At the grizzled age of 19, the St. Louis native now finds himself guiding the inexperienced.
"We're a young team, so I do look to myself as being a leader," Kirksey said. "I know a lot of young guys look to me as being a leader. I've just got to take that role and make myself comfortable being in that role."
Kirksey played in 11 games as a true freshman. He started 13 as a sophomore. He displayed valuable versatility not missing a beat when switching from WLB to LEO midseason. He also ranked seventh in the Big Ten with 8.5 tackles per game.
"I eventually got into the mode of things," Kirksey said about his early jitters. "It was scary my first game. But you have to shake the nerves off and just play football."

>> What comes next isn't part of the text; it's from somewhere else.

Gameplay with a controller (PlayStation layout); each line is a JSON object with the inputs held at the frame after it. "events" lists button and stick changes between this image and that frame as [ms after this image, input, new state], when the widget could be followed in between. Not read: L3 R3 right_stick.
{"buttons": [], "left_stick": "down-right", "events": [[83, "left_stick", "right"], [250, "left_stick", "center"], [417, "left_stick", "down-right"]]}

"He's a good tackler," Kirksey said. "He's just a good all around player."
As a leader, Kirksey is helping to push a message of unity when it comes to the Hawkeye defense.
"Just make sure we are one unit, not just a linebacker corp or a D-Back corp and not just the D-Line; make sure it's one defense and playing together," he said. "I think that's the key."
Phil Parker takes over as defensive coordinator after spending the last 13 seasons in charge of the team's defensive backfield.
"I look at it as the same defense," Kirksey said. "Coach Parker was already in the system. He just moved up to defensive coordinator, but we already had a feel for the way he coached."
While the focus remains on the team for Iowa players, sometimes pieces of information on individuals leaks out. Kirksey is gaining a reputation as a big hitter.
"You always want to give hard hits on the running back," he said. "You want to force them to pass the ball. As a linebacker, you want to be known as hitting hard.
"At the same time, you still have to make sure that you're good in coverage and overall everything a linebacker has to be."